▸ PROBLEM STATEMENT:
All entries should be printed precisely as written.

▸ Items listed in a dataset:
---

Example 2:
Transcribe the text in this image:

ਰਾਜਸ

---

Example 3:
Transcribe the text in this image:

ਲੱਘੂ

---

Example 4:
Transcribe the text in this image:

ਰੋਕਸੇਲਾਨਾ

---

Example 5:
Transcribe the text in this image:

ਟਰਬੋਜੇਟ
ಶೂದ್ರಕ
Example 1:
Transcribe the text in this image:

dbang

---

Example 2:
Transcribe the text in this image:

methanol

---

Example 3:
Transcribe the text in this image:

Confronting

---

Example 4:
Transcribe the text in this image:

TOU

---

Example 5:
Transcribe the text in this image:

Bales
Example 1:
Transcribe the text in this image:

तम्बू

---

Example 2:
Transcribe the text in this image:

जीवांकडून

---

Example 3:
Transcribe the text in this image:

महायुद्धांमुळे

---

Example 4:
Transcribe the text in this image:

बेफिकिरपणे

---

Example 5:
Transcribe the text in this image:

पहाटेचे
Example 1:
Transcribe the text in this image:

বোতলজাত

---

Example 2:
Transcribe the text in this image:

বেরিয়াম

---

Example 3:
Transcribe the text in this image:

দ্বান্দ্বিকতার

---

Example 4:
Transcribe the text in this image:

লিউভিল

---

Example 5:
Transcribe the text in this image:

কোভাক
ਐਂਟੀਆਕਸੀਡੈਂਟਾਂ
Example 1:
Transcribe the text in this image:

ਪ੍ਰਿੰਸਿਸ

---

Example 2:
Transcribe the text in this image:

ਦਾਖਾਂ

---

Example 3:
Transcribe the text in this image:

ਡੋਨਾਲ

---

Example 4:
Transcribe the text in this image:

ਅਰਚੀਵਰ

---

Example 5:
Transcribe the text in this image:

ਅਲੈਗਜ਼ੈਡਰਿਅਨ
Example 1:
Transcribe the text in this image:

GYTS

▸ ANSWER FOR THE TASK:
---

Example 2:
Transcribe the text in this image:

ਰਾਜਸ

---

Example 3:
Transcribe the text in this image:

ਲੱਘੂ

---

Example 4:
Transcribe the text in this image:

ਰੋਕਸੇਲਾਨਾ

---

Example 5:
Transcribe the text in this image:

ਟਰਬੋਜੇਟ
ಶೂದ್ರಕ
Example 1:
Transcribe the text in this image:

dbang

---

Example 2:
Transcribe the text in this image:

methanol

---

Example 3:
Transcribe the text in this image:

Confronting

---

Example 4:
Transcribe the text in this image:

TOU

---

Example 5:
Transcribe the text in this image:

Bales
Example 1:
Transcribe the text in this image:

तम्बू

---

Example 2:
Transcribe the text in this image:

जीवांकडून

---

Example 3:
Transcribe the text in this image:

महायुद्धांमुळे

---

Example 4:
Transcribe the text in this image:

बेफिकिरपणे

---

Example 5:
Transcribe the text in this image:

पहाटेचे
Example 1:
Transcribe the text in this image:

বোতলজাত

---

Example 2:
Transcribe the text in this image:

বেরিয়াম

---

Example 3:
Transcribe the text in this image:

দ্বান্দ্বিকতার

---

Example 4:
Transcribe the text in this image:

লিউভিল

---

Example 5:
Transcribe the text in this image:

কোভাক
ਐਂਟੀਆਕਸੀਡੈਂਟਾਂ
Example 1:
Transcribe the text in this image:

ਪ੍ਰਿੰਸਿਸ

---

Example 2:
Transcribe the text in this image:

ਦਾਖਾਂ

---

Example 3:
Transcribe the text in this image:

ਡੋਨਾਲ

---

Example 4:
Transcribe the text in this image:

ਅਰਚੀਵਰ

---

Example 5:
Transcribe the text in this image:

ਅਲੈਗਜ਼ੈਡਰਿਅਨ
Example 1:
Transcribe the text in this image:

GYTS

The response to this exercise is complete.